Ute Lemper begeistert mit Brecht und Weill
Die Sängerin trat mit einem Programm zu Ehren großer Exilanten in der Düsseldorfer Tonhalle auf.
DÜSSELDORF Bertolt Brecht, Kurt Weill, Hanns Eisler, Friedrich Hollaender und noch manch andere Künstler reflektierten eine deutsche Zeit, in der die Spiegelung von Wirklichkeit unter Strafe stand. Vor den Nazis flohen die Geschmähten – auch aufgrund jüdischer Herkunft – ins Ausland. Nun füllten Sängerin Ute Lemper, die aus Münster stammende Wahl-New-Yorkerin, und das Potsdamer Kammerorchester einen ganzen Konzertabend in der Düsseldorfer Tonhalle mit Texten und Musiken der Exilanten. Lieder, die den Schrecken des Krieges zeigen, waren dabei, aber auch Stücke für Kammerorchester wie Eislers Kleine Sinfonie op. 29, eine schlanke und freche Instrumentalmusik gegen den schwülstigen Zeitgeschmack jener Tage.
Das wurde kein leichter Chanson-Abend, sondern eine Begegnung mit der Bitterkeit, die von den meisten dieser Werke ausgeht. Wirklich witzig waren nur die Orchesterstücke, die Eisler-Sinfonie und die Kammermusik Nr. 1 des „Geräuschemachers“( Joseph Goebbels) Paul Hindemith. Umso pointierter wurden die Stücke durch die ungemein transparente und agile Spielweise des Potsdamer Kammerorchesters unter der Leitung von Antonello Manacorda.
Ute Lemper präsentierte mit ihrer ganz speziellen Vokalkunst das Lieder-Panorama der 1930er und 40er Jahre. Über eine große oder besonders schöne Stimme verfügt Lemper zwar nicht unbedingt, doch kann sie viel Atmosphärisches mit dem vorhandenen Material machen. Sie kann es verführerisch bis gespenstisch verdunkeln, aber auch hell strahlen lassen. Das Ausbleiben des letzten Forte-Kicks kompensierte die Künstlerin mit Ausdrucksstärke. Ute Lemper ist schließlich auch Schauspielerin und tat es jetzt beim Singen Marlene Dietrich gleich, die auch mit Bronze in der Kehle Gesangsabende vergolden konnte.

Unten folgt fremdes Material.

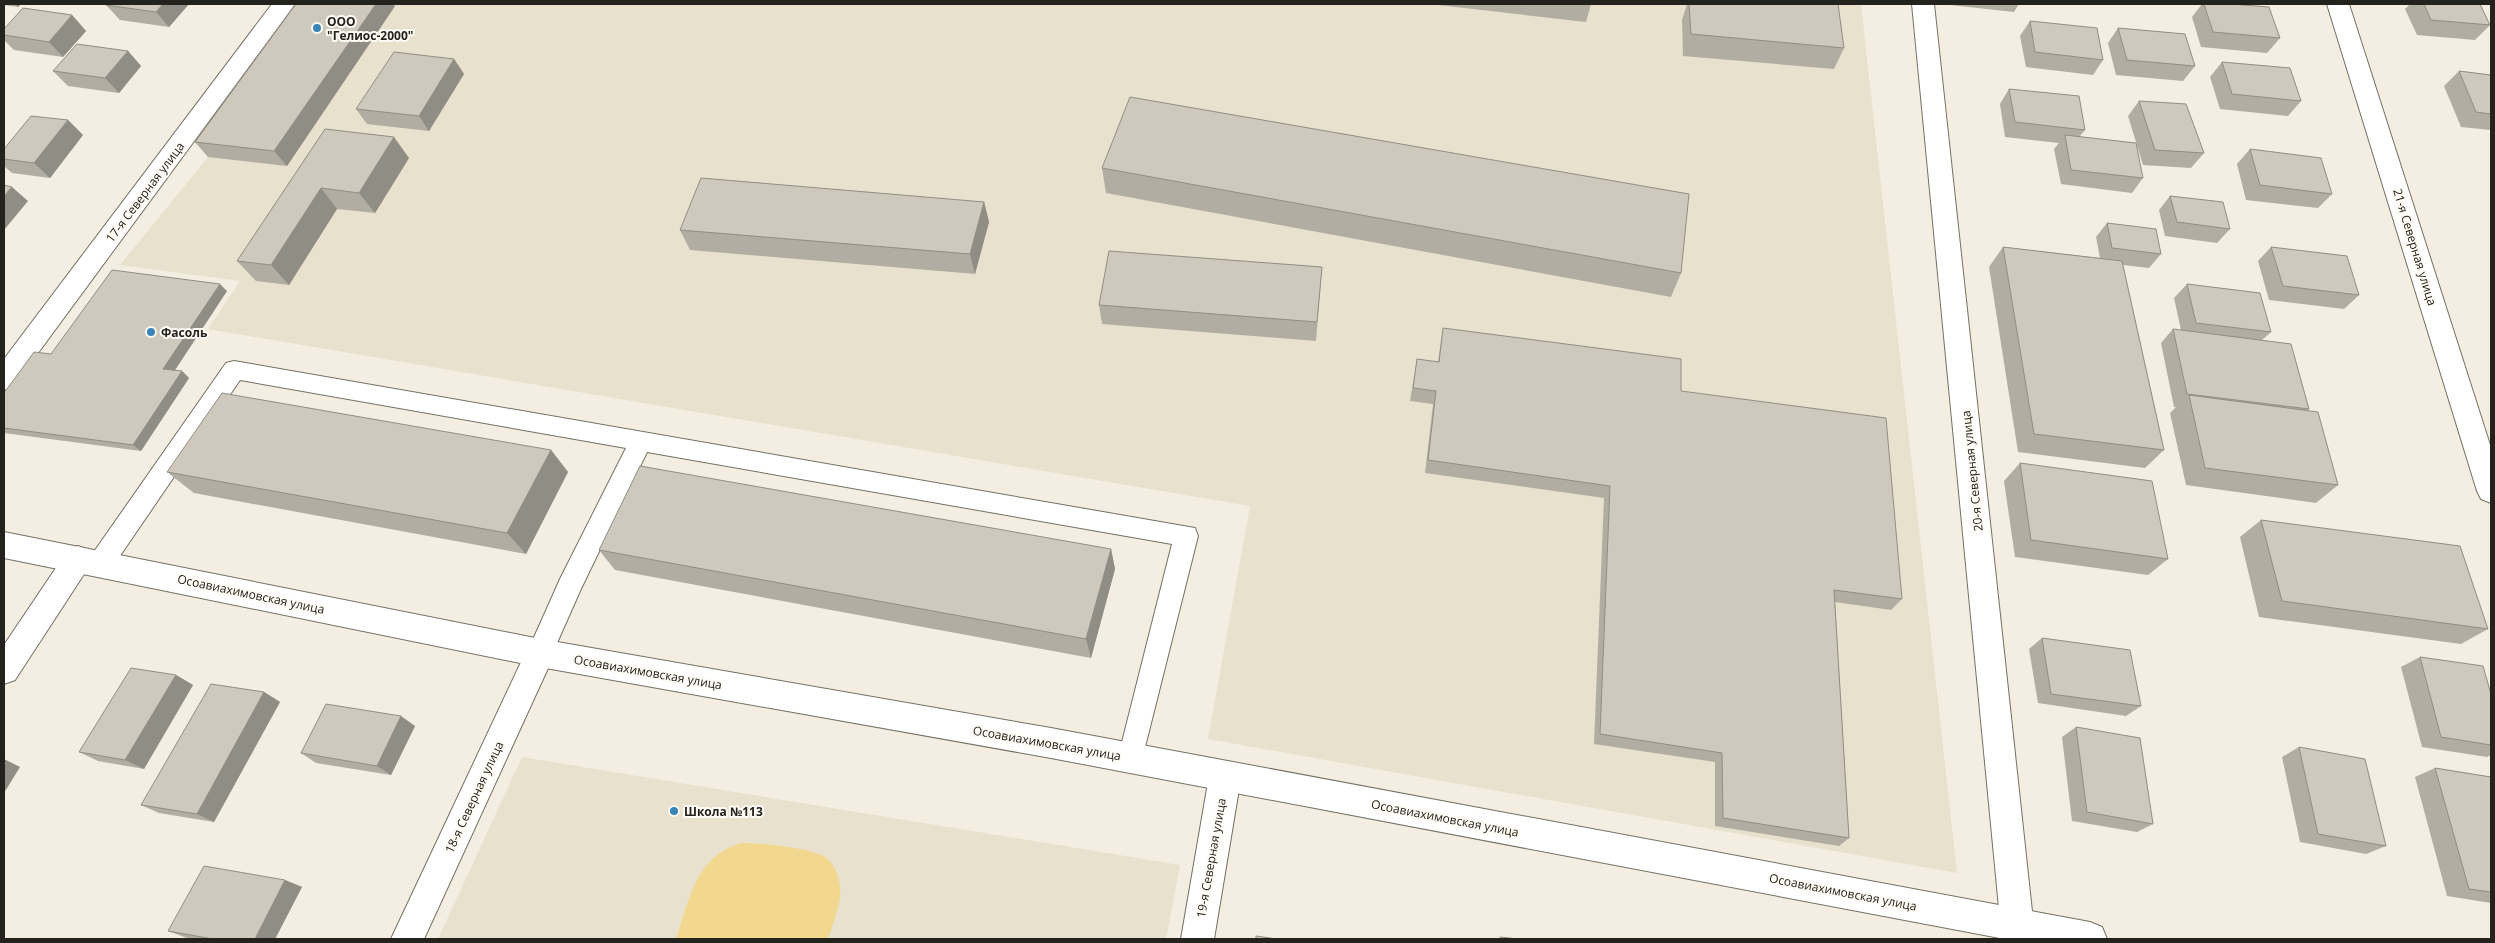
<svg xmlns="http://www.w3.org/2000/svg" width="2495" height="943" font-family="'Open Sans',sans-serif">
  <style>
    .built { fill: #e8e1cd }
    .green { fill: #f2d88f }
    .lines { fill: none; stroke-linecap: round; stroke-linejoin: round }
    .service-casing { stroke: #747064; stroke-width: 2 }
    .minor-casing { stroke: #747064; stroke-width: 2 }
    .tertiary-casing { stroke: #747064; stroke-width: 2 }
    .service { fill: #fff; fill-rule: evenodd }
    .minor { fill: #fff; fill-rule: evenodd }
    .tertiary { fill: #fff; fill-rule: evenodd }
    .wall { fill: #b1ada2 }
    .shaded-wall { fill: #908d84 }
    .building { fill: #cec9bc; stroke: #908d84 }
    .poi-dot { fill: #3884b7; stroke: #fefcf4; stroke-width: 2 }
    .labels { text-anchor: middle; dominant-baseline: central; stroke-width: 4; stroke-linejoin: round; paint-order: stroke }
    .poi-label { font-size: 12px; font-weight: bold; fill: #24221d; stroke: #fefcf4; text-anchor: start }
    .street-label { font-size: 12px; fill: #24221d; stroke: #fefcf4 }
  </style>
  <rect width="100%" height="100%" fill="#f3eee1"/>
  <path class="built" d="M318 4H1861L1957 873 1208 739 1250 506 208 329 240 281 120 265 208 157Z
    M522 757 1180 865 1166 939H438Z"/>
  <path class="green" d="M741 843C760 843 804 847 821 855 833 860 839 874 840 887 842 903 833 923 828 939H676C690 899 695 857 741 843Z"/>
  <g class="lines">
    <defs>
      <path id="service" d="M234 361 1195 528 1198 536 1140 767 1131 771 1122 767 1118 758 1172 544 647 452 580 591 549 661 540 665 531 661 527 653 560 579 626 448 240 380 109 572 100 575 91 572 88 564 91 556 226 363Z"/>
      <path id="minor" d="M272 4H295L13 387 4 390V359Z
        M1912 4H1934L2035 939H2002Z
        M2327 4H2349L2491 448V503L2481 499 2477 491Z
        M78 546 88 550 92 559 88 568 15 680 4 684V645L68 550Z
        M540 639 550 643 555 653 424 939H391L530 643Z
        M1225 762 1236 766 1241 777 1214 939H1181L1209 777 1214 766Z"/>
      <path id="tertiary" d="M4 532 540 639 1051 728 2090 922 2102 927 2107 939H2005L1051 758 540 667 4 558Z"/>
    </defs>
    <use href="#service" class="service-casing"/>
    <use href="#minor" class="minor-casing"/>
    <use href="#tertiary" class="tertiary-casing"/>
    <use href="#service" class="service"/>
    <use href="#minor" class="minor"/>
    <use href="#tertiary" class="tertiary"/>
  </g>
  <path class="wall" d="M4 4H21L18 7 4 5Z
    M189 4 169 27 120 20 106 5Z
    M1429 4H1591L1586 22Z
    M1687 4H1838L1844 48 1834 69 1683 56 1682 20Z
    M1950 4H2019L2014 12 1950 5Z
    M2202 4H2230L2280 38 2267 53 2201 47 2192 17Z
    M2410 4H2480L2490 25 2475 40 2417 35 2405 9Z
    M395 6 287 166 208 157 195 142Z
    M72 15 86 31 63 57 14 50 4 40V29Z
    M2030 21 2103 60 2093 75 2026 67 2020 36Z
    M2118 28 2195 66 2183 81 2116 75 2108 43Z
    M128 51 141 66 119 93 68 86 53 71Z
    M454 59 464 74 429 131 367 124 356 109Z
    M2222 62 2301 101 2288 116 2220 109 2210 77Z
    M2459 71 2491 75V130L2461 127 2444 86Z
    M2009 89 2085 130 2080 136 2143 178 2132 193 2061 184 2054 149 2059 143 2005 137 2000 104Z
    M2139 101 2204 153 2191 168 2143 165 2128 116Z
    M68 120 83 135 50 178 12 173 4 166V149Z
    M325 129 409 158 375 213 337 209 289 285 256 281 237 261Z
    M2250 149 2332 194 2318 208 2246 200 2237 164Z
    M1102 168 1681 273 1671 297 1106 193Z
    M2170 196 2230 229 2217 243 2165 236 2159 210Z
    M984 202 989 222 975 274 690 250 680 230Z
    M2107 223 2161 254 2149 268 2123 265 2164 450 2145 468 2018 452 1989 267 2003 247 2100 258 2096 237Z
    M2271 247 2359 295 2344 309 2269 300 2258 261Z
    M1322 267 1316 341 1102 324 1099 305Z
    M2187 284 2271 332 2262 340 2309 409 2308 410 2338 485 2316 503 2186 485 2170 413 2176 407H2174L2161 343 2173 329 2181 330 2174 298Z
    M227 291 175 370 182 371 189 378 141 451 4 433V393L51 354Z
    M1443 328 1681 391 1902 599 1891 610 1835 602 1849 838 1839 846 1715 826V762L1594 744 1604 498 1425 473 1433 404 1410 401 1417 359 1438 362Z
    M551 450 568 472 526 554 194 493 167 472Z
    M2020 463 2168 559 2148 575 2015 557 2004 481Z
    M2261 520 2488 629 2461 644 2259 617 2240 537Z
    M1111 549 1115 569 1091 658 615 570 599 550Z
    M2042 638 2141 706 2126 716 2038 703 2029 649Z
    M2420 657 2491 694V755L2487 757 2422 747 2401 667Z
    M176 675 193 685 144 769 98 761 79 752Z
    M264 692 280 702 214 822 159 813 141 805Z
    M415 726 391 775 316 763 301 753Z
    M2076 727 2153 824 2137 832 2072 821 2062 737Z
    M2299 747 2386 846 2366 854 2300 842 2282 757Z
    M2435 768 2491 777V903L2447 896 2415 777Z
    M285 880 302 887 275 939H194L187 938 168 931Z"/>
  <path class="shaded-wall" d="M15 4H21L18 7Z
    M163 4H189L169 27 156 12Z
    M376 4H393L395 6 287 166 274 151Z
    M72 15 86 31 63 57 49 42Z
    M128 51 141 66 119 93 105 78Z
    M454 59 464 74 429 131 419 116Z
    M68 120 83 135 50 178 34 163Z
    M394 137 409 158 375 213 359 193Z
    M12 187 28 201 4 230V196Z
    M321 188 337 209 289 285 271 265Z
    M984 202 989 222 975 274 970 254Z
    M220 284 227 291 171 376 163 369Z
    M182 371 189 378 141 451 133 445Z
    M551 450 568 472 526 554 507 533Z
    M1111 549 1115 569 1091 658 1086 639Z
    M176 675 193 685 144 769 125 760Z
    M264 692 280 702 214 822 197 814Z
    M401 716 415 726 391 775 377 766Z
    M4 759 20 767 4 793Z
    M285 880 302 887 275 939H255Z"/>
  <path class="building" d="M107 4H163L156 12 106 5Z
    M296 4H376L274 151 195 142Z
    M1689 4H1838L1844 48 1691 34Z
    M2204 4H2230L2269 7 2280 38 2213 32Z
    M2424 4H2480L2490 25 2431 20Z
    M23 8 72 15 49 42 4 35V29Z
    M2030 21 2097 28 2103 60 2035 52Z
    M2118 28 2185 34 2195 66 2127 60Z
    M77 44 128 51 105 78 53 71Z
    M394 52 454 59 419 116 356 109Z
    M2222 62 2290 68 2301 101 2232 94Z
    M2459 71 2491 75V114L2476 112Z
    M2009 89 2079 96 2085 130 2015 122Z
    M1130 97 1689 194 1681 273 1102 168Z
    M2139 101 2186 104 2204 153 2155 150Z
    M31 116 68 120 34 163 4 159V149Z
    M325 129 394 137 359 193 321 188 271 265 237 261Z
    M2065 135 2136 143 2143 178 2071 170Z
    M2250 149 2321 158 2332 194 2260 185Z
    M701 178 984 202 970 254 680 230Z
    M4 185 12 187 4 196Z
    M2170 196 2223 202 2230 229 2177 222Z
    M2107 223 2156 229 2161 254 2112 248Z
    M2003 247 2122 261 2164 450 2034 434Z
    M2271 247 2347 256 2359 295 2283 286Z
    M1109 251 1322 267 1317 322 1099 305Z
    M112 270 220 284 163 369 182 371 133 445 4 428V393L34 352 51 354Z
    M2187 284 2260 293 2271 332 2196 323Z
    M1443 328 1681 359V391L1886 418 1902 599 1834 590 1849 838 1723 818 1722 753 1600 734 1610 486 1428 460 1436 391 1413 388 1417 359 1439 362Z
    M2173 329 2291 344 2309 409 2187 394Z
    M222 393 551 450 507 533 167 472Z
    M2189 395 2318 412 2338 485 2205 468Z
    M2020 463 2152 481 2168 559 2031 540Z
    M640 466 1111 549 1086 639 599 550Z
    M2261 520 2460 546 2488 629 2282 601Z
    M2042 638 2130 650 2141 706 2051 694Z
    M2420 657 2483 666 2491 694V745L2441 737Z
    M131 668 176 675 125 760 79 752Z
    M211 684 264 692 197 814 141 805Z
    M326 704 401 716 377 766 301 753Z
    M2076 727 2140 738 2153 824 2087 812Z
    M2299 747 2365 759 2386 846 2318 834Z
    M2435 768 2491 777V892L2469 889Z
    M204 866 285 880 255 939H213L168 931Z
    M1256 936 1277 939H1256Z
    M1500 937 1518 939H1500Z"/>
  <g class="poi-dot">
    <circle cx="317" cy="28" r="5"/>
    <circle cx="151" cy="332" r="5"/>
    <circle cx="674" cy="811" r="5"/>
  </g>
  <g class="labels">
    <g class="poi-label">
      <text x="327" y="21">ООО<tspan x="327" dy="14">"Гелиос-2000"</tspan></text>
      <text x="161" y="332">Фасоль</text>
      <text x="684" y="811">Школа №113</text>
    </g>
    <g class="street-label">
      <text transform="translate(145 192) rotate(-53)">17-я Северная улица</text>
      <text transform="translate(2415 247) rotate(73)">21-я Северная улица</text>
      <text transform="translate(1972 471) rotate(-96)">20-я Северная улица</text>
      <text transform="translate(251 594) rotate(12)">Осоавиахимовская улица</text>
      <text transform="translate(648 672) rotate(10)">Осоавиахимовская улица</text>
      <text transform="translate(1047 743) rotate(10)">Осоавиахимовская улица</text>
      <text transform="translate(474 797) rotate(-65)">18-я Северная улица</text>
      <text transform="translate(1445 818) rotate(11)">Осоавиахимовская улица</text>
      <text transform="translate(1211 858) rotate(-80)">19-я Северная улица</text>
      <text transform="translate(1843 892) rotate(11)">Осоавиахимовская улица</text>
    </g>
  </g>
  <rect width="2495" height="943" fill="none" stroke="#24221d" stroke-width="10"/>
</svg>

Lemper legte gleich düster los mit Eislers Tucholsky-Vertonung „Der Graben“, jenem beklemmenden Lied an Mutter und Kind des in den Krieg kommandierten Soldaten. Es folgten melancholische Songs, mit der auch einst die Dietrich auftrat, darunter Hollaenders „Wenn ich mir was wünschen dürfte“. Mehrmals erklang Kurt Weill, nicht mit der „Dreigroschenoper“aus den 1920ern, sondern mit späteren Titeln der Exilzeit, darunter der September-Song und das verträumte Lied über das Sehnsuchtsland „Youkali“und dem Brecht-Zyklus „Die sieben Todsünden“Außerordentlich, obwohl es nicht auf dem Programm stand, hellte Lemper die Stimmung auf mit ein paar Chansons von Jacques Brel. Das verlängerte den Abend so sehr, dass mancher Besucher in der Pause nach Hause ging.
Allerdings lohnte es sich zu bleiben, denn „Die sieben Todsünden“interpretierte Ute Lemper, bestens assistiert vom Männer-Vokalquartett Hudson Shad, mit einer mimischen Magie, die in den Bann zog. Der geschwisterlichen Dialog zwischen Anna I und Anna II, begleitet von chorischen Moralpredigten weiterer Familienmitglieder, wurde zum kleinen Musikdrama.
Begeisterter Beifall im gut besuchten Saal.